**EXCERPT**
———
AN INVITATION TO DISCOURSE

WITH ANTI-SPLM INTELLECTUALS


(NEW SUDAN V OLD SUDAN)


20/10/2005


AN INVITATION FOR AN OPEN DIALOGUE:


Dr. Mohammed Ibrahim al-Shush is a Sudanese intellectual who has been writing in the past few years about the Sudan from Canada, the Gulf, and now continues to write virtually based in Khartoum. Dr. al-Shush has extensively written about problems connected to war, but rarely did he write about peace. He represents a school of thought, which advocates the current pan-Arab move, to let the future of the Sudan be decided on that very problematic way. He writes without being replied. This absolute freedom has made Dr. al-Shush to feel that, whatever he writes or publishes can just go on unanswered. This has made him to feel tall and triumphant as an intellectual. This trend of thinking has to be faced. That is the reason, which takes me to knock the door for an open dialogue with Dr. al-Shush. Below is my first blow, to blow up the dialogue. I believe it is very important, so all are invited.


TO: Dr. MOHAMMED IBERAHIM AL-SHUSH


FM: MAJ. GEN. EDWARD A. LINO - SPLM


Dear Dr. Al-Shush,


It has indeed been a very long time since I last saw you in good health, in the last Century of the last Millennium in the University of Khartoum, 1969. I also remember you were known to be a progressive lecturer in the Arabic Department, Faculty of Arts, where you were rewarded to become the Dean of the Faculty. You had a very live social presence. I had come to know you through our Late Dr. James Dahab, whom you supervised as a senior student, together with our Late Professor Abdalla al-Thayib. Considering your remarkably engulfing life style in those days, today and through reading some of your articles, I stand to be convinced by you, that you had no time to mix up your being an Arabic Language Lecturer with your being an Arab intellectual mujahid like you now stand. Your current unjustified contemptuous hatred to SPLM and whatever is African or non-Arab in the Sudan is indeed amazing. That is why I humbly invite you to dialogue in such an open forum. I propose it would be useful to let it be an open discourse. I hope you will not turn down my most sincere democratic offer. Please, welcome Professor.
———
**JOB 1**
Answer these questions about the invitation, using only what it states:
(a) From which places has Dr. al-Shush been writing about the Sudan, according to the opening paragraph?
(b) In which department and faculty was he a lecturer?
(c) Through whom did the writer come to know him?
———
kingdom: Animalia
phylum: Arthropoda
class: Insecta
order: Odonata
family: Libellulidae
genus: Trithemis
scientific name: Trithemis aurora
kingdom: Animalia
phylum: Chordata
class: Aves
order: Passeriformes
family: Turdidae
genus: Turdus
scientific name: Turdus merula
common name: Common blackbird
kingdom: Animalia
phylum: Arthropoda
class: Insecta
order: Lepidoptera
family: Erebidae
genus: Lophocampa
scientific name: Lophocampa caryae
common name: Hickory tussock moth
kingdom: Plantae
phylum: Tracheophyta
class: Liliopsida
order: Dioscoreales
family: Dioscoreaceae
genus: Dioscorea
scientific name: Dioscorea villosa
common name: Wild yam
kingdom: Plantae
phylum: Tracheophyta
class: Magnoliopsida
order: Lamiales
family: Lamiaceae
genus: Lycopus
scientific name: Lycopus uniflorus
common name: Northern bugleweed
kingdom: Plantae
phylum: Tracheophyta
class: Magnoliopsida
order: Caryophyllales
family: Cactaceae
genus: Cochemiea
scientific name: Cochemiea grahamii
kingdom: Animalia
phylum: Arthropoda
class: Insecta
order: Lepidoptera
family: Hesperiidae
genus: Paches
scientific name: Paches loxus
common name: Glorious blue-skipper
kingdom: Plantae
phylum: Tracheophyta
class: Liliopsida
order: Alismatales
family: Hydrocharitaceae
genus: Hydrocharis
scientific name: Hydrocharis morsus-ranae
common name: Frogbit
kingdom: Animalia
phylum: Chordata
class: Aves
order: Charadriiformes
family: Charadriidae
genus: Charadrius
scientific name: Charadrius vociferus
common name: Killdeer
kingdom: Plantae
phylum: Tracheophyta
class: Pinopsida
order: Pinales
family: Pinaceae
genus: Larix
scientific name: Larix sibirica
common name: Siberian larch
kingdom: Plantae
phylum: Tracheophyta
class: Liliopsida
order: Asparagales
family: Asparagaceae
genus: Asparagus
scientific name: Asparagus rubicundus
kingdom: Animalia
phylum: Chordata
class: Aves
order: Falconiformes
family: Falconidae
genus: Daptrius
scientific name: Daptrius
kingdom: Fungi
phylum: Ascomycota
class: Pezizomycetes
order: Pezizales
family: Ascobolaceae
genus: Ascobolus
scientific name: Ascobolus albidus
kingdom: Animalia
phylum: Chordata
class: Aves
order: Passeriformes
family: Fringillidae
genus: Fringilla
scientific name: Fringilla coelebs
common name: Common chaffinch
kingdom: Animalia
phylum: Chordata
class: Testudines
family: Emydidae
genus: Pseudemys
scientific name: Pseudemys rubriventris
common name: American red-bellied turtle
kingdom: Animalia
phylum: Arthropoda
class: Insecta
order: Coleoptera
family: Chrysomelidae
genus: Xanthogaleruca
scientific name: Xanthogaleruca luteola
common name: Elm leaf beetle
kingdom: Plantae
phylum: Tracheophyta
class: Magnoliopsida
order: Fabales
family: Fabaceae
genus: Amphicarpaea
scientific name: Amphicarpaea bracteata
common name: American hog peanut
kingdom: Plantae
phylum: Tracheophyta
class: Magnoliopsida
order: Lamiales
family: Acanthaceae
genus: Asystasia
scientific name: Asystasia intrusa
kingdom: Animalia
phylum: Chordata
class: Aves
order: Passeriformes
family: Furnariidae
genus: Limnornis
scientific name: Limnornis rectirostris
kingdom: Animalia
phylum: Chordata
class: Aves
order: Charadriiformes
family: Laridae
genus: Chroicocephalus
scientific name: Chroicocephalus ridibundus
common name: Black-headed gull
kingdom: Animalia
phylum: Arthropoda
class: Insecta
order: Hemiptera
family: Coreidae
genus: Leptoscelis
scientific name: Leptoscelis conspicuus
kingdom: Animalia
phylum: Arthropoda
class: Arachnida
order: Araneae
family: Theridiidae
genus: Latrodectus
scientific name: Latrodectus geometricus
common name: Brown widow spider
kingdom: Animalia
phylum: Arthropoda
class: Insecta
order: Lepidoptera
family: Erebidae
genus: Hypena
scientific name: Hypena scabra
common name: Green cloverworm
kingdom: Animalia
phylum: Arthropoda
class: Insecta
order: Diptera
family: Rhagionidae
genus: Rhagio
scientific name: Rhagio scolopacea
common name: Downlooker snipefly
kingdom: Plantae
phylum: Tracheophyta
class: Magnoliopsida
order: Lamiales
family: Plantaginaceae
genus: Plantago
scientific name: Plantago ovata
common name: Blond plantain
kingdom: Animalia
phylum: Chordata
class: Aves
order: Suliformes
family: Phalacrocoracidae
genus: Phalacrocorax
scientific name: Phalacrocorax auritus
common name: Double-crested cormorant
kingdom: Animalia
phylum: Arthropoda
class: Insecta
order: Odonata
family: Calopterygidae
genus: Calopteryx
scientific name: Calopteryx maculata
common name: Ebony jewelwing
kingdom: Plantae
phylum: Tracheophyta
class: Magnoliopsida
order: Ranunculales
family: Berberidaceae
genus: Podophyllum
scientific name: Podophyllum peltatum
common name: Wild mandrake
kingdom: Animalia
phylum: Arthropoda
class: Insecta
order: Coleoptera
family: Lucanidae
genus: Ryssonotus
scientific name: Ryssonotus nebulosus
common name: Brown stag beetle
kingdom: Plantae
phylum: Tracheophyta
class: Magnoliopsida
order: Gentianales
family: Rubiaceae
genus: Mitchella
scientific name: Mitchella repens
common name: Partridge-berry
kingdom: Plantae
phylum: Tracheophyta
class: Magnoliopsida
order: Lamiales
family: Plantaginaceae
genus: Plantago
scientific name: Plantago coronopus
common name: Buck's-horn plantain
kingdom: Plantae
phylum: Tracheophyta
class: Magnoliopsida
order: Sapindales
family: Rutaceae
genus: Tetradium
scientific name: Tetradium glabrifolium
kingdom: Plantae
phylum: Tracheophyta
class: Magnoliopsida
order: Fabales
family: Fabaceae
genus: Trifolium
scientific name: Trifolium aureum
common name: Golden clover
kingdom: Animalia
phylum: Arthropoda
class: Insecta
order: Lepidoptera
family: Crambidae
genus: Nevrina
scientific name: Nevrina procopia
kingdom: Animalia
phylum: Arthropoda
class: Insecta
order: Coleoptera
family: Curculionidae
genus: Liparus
———
**JOB 2**
Duplicate the listing word for word, starting with its first line and going on through the line that contains "genus: Cochemiea".

**WORKED ANSWER 1**
(a) From Canada and the Gulf, and he now writes based in Khartoum.
(b) The Arabic Department, Faculty of Arts.
(c) Through the Late Dr. James Dahab.

**WORKED ANSWER 2**
kingdom: Animalia
phylum: Arthropoda
class: Insecta
order: Odonata
family: Libellulidae
genus: Trithemis
scientific name: Trithemis aurora
kingdom: Animalia
phylum: Chordata
class: Aves
order: Passeriformes
family: Turdidae
genus: Turdus
scientific name: Turdus merula
common name: Common blackbird
kingdom: Animalia
phylum: Arthropoda
class: Insecta
order: Lepidoptera
family: Erebidae
genus: Lophocampa
scientific name: Lophocampa caryae
common name: Hickory tussock moth
kingdom: Plantae
phylum: Tracheophyta
class: Liliopsida
order: Dioscoreales
family: Dioscoreaceae
genus: Dioscorea
scientific name: Dioscorea villosa
common name: Wild yam
kingdom: Plantae
phylum: Tracheophyta
class: Magnoliopsida
order: Lamiales
family: Lamiaceae
genus: Lycopus
scientific name: Lycopus uniflorus
common name: Northern bugleweed
kingdom: Plantae
phylum: Tracheophyta
class: Magnoliopsida
order: Caryophyllales
family: Cactaceae
genus: Cochemiea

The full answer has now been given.